If you’re familiar with Samsung’s previous generation Galaxy handsets, in particular the S7 and S7 Edge, this look will be familiar but enhanced. For anyone who has stuck, lemming-like, to the iPhone, this device will be like a sharp, sudden slap to the face. It’s a wake-up call.
Where the iPhone 7 Plus is squat, thick, and heavy, the Galaxy S8+ is tall and thin, with no sharp edges anywhere. Every corner on this device is rounded, and elegant, from the corners of the device itself to the corners of that gorgeous wraparound screen. When you see it sitting inert in the box, you almost gasp out loud. But when you power it on, you won’t be able to help yourself. It’s that much better looking.
Now there are going to be goofy things to deal with there. The tall, oddly-proportioned, super-widescreen display will no doubt trigger some letterboxing effects with some apps. (I know there are software controls to help mitigate this.) The placement of the fingerprint reader, right next to the camera, is a crime against humanity, and will result in much smudging of that camera; I will investigate the device’s other sign-in capabilities (which include iris scanning). There are Samsung oddities all over this device, and it is still very busy compared to, say, the pristine iPhone experience.
It’s not perfect, in other words.
But my God. It is beautiful. And as any truly pretty person can tell you, that beauty really can make up for shortcomings in other areas. It can make you accept flaws that would be unbearable, shall we say, in one of those more pedestrian devices.
And to be fair to Samsung yet again, it’s not just gorgeous. The Galaxy S8+ is also a monster of a phone.

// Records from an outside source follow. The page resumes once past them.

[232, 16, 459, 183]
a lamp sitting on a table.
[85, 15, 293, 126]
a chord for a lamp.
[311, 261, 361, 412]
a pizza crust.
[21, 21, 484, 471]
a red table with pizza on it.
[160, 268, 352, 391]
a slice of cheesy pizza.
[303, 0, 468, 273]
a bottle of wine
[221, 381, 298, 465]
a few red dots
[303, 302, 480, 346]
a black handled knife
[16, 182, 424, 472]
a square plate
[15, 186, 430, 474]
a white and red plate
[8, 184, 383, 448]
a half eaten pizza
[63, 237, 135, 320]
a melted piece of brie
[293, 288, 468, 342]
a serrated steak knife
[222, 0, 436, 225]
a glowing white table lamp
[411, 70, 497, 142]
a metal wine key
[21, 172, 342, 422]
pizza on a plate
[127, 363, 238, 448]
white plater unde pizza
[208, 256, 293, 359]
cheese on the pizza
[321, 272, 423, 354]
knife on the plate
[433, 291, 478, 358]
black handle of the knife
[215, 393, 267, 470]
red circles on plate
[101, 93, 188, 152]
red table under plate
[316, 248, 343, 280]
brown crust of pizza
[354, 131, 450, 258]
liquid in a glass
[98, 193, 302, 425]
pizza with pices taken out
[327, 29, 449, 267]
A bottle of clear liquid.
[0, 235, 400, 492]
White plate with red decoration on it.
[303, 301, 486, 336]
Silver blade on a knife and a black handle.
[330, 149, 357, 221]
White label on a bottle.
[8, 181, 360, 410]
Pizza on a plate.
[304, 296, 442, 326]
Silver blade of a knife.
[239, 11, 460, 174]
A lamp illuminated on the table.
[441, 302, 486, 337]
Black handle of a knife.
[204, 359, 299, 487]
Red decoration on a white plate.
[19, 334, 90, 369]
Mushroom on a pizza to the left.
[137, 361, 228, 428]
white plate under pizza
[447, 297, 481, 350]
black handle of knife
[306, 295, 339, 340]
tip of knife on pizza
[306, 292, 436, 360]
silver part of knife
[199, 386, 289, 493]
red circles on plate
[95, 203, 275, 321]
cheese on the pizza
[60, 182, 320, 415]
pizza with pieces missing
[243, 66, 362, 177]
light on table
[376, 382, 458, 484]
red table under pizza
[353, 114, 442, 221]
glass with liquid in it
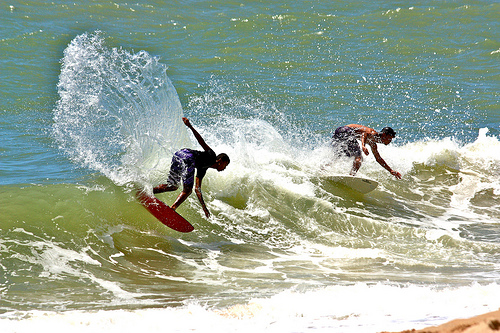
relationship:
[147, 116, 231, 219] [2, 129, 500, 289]
surfer riding wave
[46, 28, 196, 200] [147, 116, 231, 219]
splash created by surfer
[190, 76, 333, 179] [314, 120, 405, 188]
splash created by surfer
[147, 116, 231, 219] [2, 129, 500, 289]
surfer riding on wave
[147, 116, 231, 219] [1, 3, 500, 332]
surfer in water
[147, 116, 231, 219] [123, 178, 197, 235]
surfer on top of surfboard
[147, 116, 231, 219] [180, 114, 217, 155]
surfer has arm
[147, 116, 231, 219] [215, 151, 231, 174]
surfer has head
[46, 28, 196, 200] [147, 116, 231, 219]
splash behind surfer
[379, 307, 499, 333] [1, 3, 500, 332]
sand near water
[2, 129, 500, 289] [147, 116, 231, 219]
wave with surfer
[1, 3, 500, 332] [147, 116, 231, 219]
water behind surfer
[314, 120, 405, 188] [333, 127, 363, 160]
surfer has shorts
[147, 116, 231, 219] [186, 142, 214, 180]
surfer with shirt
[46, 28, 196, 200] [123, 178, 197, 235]
splash of a surfboard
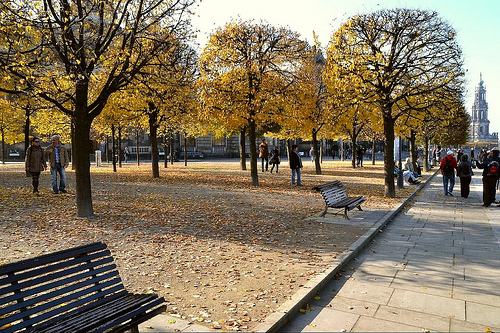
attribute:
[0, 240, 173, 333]
bench — painted, black, wooden, brown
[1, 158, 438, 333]
leaf — yellow, brown, covered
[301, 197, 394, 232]
base — concrete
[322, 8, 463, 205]
leaf — yellow, tall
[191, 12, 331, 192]
leaf — yellow, tall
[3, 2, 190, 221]
tree — tall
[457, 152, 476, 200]
person — walking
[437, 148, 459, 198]
person — walking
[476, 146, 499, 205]
person — walking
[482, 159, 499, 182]
backpack — black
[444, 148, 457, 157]
hat — white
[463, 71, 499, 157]
building — tall, white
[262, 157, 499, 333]
street — concrete, stone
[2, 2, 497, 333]
park — small, public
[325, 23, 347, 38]
leaf — colored, yellow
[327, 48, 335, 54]
leaf — colored, gold, yellow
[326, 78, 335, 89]
leaf — colored, gold, yellow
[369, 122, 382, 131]
leaf — colored, gold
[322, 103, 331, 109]
leaf — colored, gold, yellow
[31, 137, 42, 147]
sunglasses — black, dark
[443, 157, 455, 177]
backpack — black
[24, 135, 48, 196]
woman — walking, wife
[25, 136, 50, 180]
jacket — brown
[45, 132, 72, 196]
man — walking, husband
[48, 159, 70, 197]
pants — blue, jean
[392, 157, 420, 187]
person — sitting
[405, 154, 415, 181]
person — sitting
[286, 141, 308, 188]
person — walking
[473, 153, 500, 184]
jacket — black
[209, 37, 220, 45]
leaf — yellow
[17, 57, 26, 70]
leaf — yellow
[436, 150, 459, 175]
shirt — red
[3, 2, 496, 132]
sky — white, blue, bright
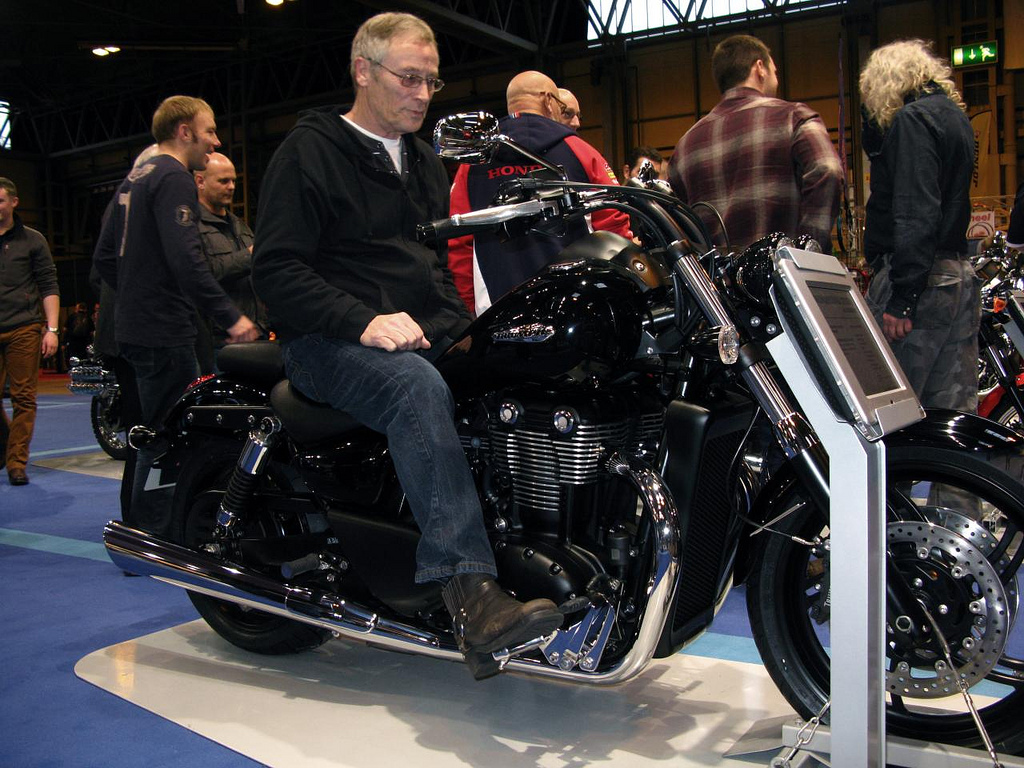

In the US, it’s powered by an octa-core Qualcomm Snapdragon 835 processor, the same platform that Microsoft is pinning its Windows 10 on ARM hopes on. It comes configured with 4 GB of RAM, 64 GB of expandable storage (bless you, Samsung), and a 6.2-inch curved display running at 2960 x 1440 pixels (though it is set to a lower resolution by default for battery life reasons). It has a 12 MP rear-facing camera with optical image stabilization and a f/1.7 aperture and could very well be the best smartphone camera in the world.
There is a lot going on here, a lot to test. And of course, my ongoing testing of less expensive Android handsets too. So I’ll check in from time to time as these tests continue. But know this: Samsung absolutely just raised the bar. And the rest of the industry is going to have to rally to try and catch up.